As Hurricane Irma battered Florida on Sunday, the cream of the insurance world — gathered under the Mediterranean sun in Monte Carlo — was assessing the costs of the storm for the global industry.
The takeaway so far: Irma and its predecessor Hurricane Harvey, which caused massive flooding in Texas two weeks ago, are likely to take a toll on profits in a sector struggling with thin margins, stiff competition and falling prices.
But at this early stage, the damages are not expected to be so excessive that they hit insurers’ capital base in a way that would lift slumping insurance prices or hurt their credit ratings.
Irma is a “major event for Florida and also a major event for the insurance industry,” Torsten Jeworrek, member of the board of the German reinsurance giant Munich Re, told journalists.
Along with some 2,500 insurance executives, he is in Monaco for an annual conclave to haggle over reinsurance prices and strike underwriting deals.
The meeting typically occurs at the height of the Atlantic hurricane season, but not since Hurricane Katrina in 2005 have catastrophes weighed so heavily.
The industry is only slowly coming to grips with Harvey’s likely costs.
Munich Re’s Jeworrek said the loss assessment was “complex” and that it would “take a long time for the necessary estimates, leaving high uncertainty in the market.”
He estimated that insured losses for the global industry would total between $20 billion and $30 billion, which would put the storm on a similar scale to Hurricane Sandy, whose storm surge caused flooding in New York in 2012.
For Irma, which hit Florida early on Sunday after ravaging the Caribbean, the loss estimates are more severe.
AIR Worldwide forecasted total insured losses of between $20 billion and $65 billion. The firm’s president Bill Churney said he would publish an updated forecast on Monday.
All combined, the storms are likely to “translate into an underwriting loss for the year,” said Robert DeRose, senior director at the insurance ratings agency A.M. Best.
His firm estimated that $75 billion in insured losses would result in an average industry-wide combined ratio, a closely-watched measure of expenses to premium income, of 106 percent compared with 95 percent in 2016. Ratios greater than 100 point to losses.
The big question for the industry has been whether reinsurers will see such high losses that they can then demand higher prices for their coverage. That would be the first major reversal since Katrina, the costliest natural disaster in U.S. history with insured losses of around $80 billion.
The verdict so far among analysts is that profit will take a hit, but the dynamics of capital and pricing will not.
“We don’t see this as a market-turning event,” said Brian Schneider of Fitch Ratings. “Pricing is not likely to respond.”
Irma’s timing is giving attendees plenty to talk about and in some cases disrupting their own travel plans.
Reinsurance broker AON Benfield told some staff who had planned to travel to Monte Carlo to instead remain to deal with Florida claims, Chief Executive Officer Eric Andersen said.

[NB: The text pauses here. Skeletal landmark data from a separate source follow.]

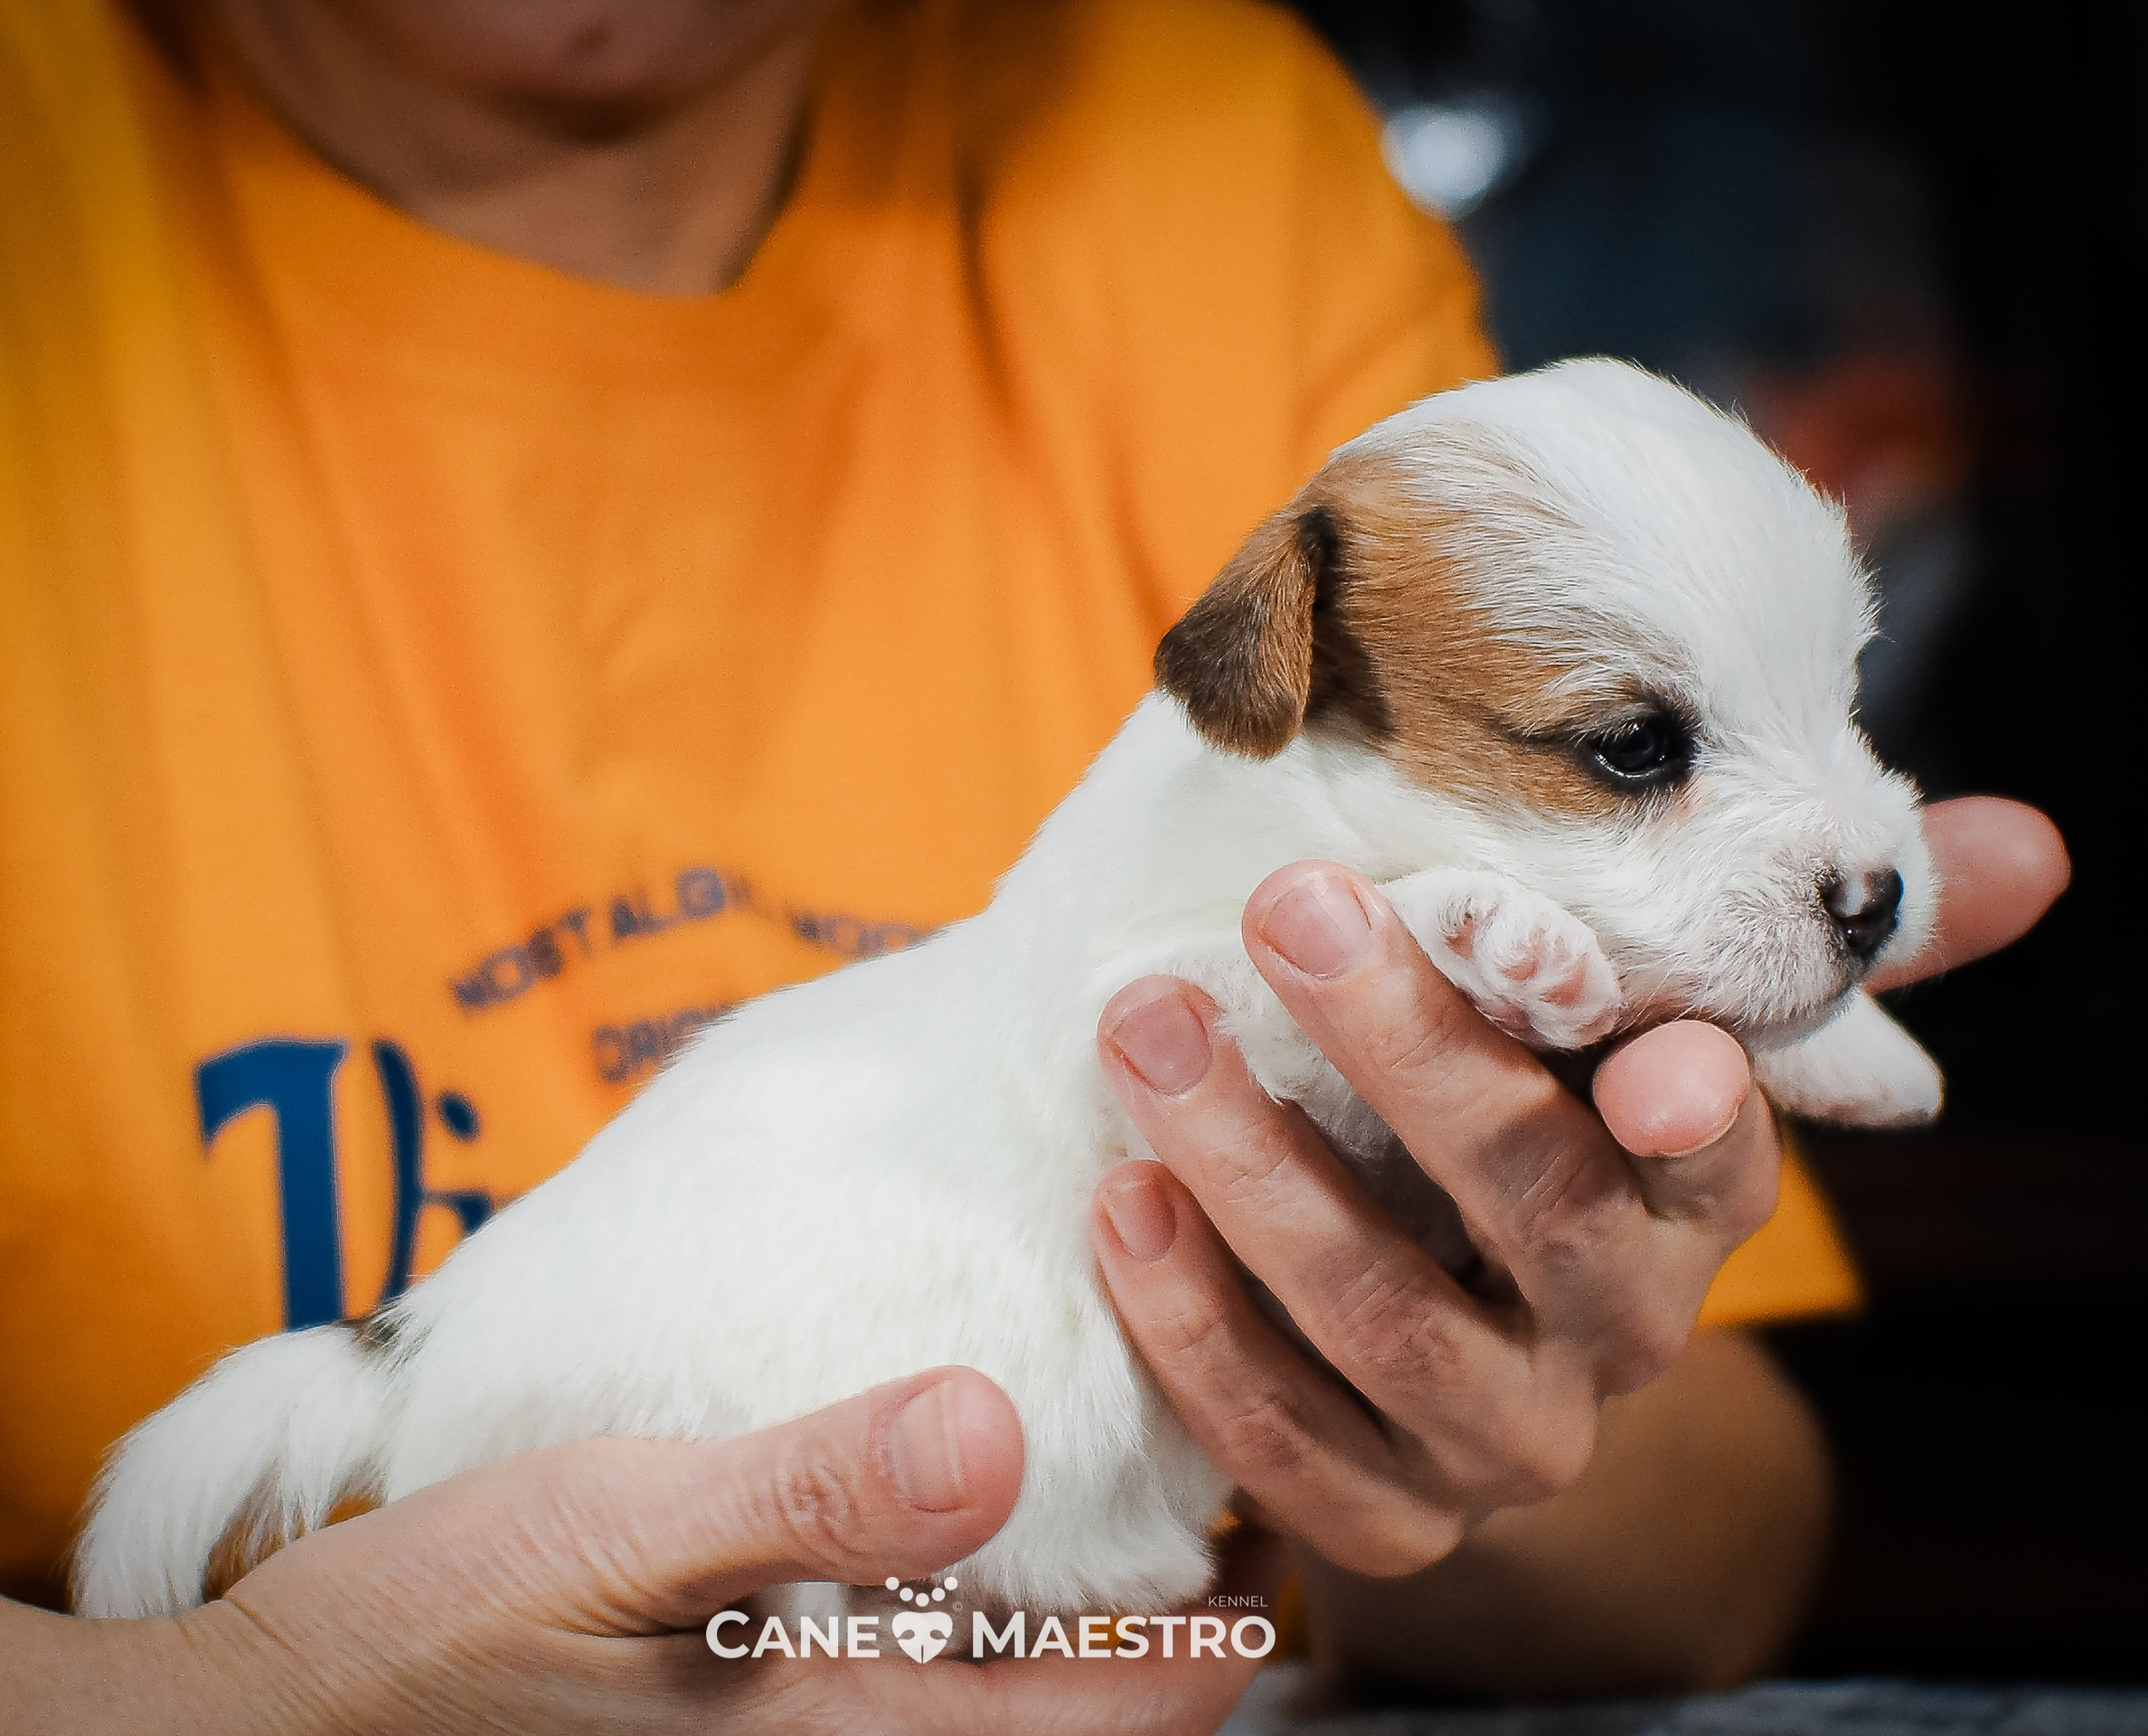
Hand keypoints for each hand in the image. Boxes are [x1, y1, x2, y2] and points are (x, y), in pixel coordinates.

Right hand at [159, 1370, 1276, 1734]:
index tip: (1261, 1543)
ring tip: (1106, 1547)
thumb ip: (806, 1496)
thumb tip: (994, 1433)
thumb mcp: (609, 1536)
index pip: (1097, 1721)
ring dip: (1059, 1658)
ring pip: (975, 1733)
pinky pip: (884, 1719)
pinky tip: (938, 1575)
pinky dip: (952, 1656)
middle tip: (1212, 1535)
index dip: (1205, 1644)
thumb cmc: (429, 1640)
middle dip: (1154, 1658)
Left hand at [1090, 797, 2065, 1576]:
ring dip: (1258, 1169)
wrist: (1452, 1345)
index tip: (1659, 1055)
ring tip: (1145, 1028)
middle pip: (1533, 1207)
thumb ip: (1815, 951)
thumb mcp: (1664, 1031)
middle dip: (1412, 1054)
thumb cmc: (1548, 1129)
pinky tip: (1122, 1203)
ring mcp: (1500, 1445)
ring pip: (1385, 1322)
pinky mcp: (1384, 1518)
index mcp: (1697, 1205)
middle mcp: (1620, 1335)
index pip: (1722, 1158)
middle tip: (1287, 910)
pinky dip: (1196, 1325)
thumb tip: (2036, 841)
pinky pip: (1284, 1441)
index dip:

With Monte Carlo’s yacht-filled harbor and billboards advertising private jets offering a contrast to the destruction wrought in Texas and the Caribbean, one journalist asked whether insurers might move their annual meeting to a more modest venue.
Monte Carlo is “the place to be at the end of the day,” said Munich Re’s Jeworrek. “The industry wouldn’t move to another location to get rid of the reputational damage to its image.”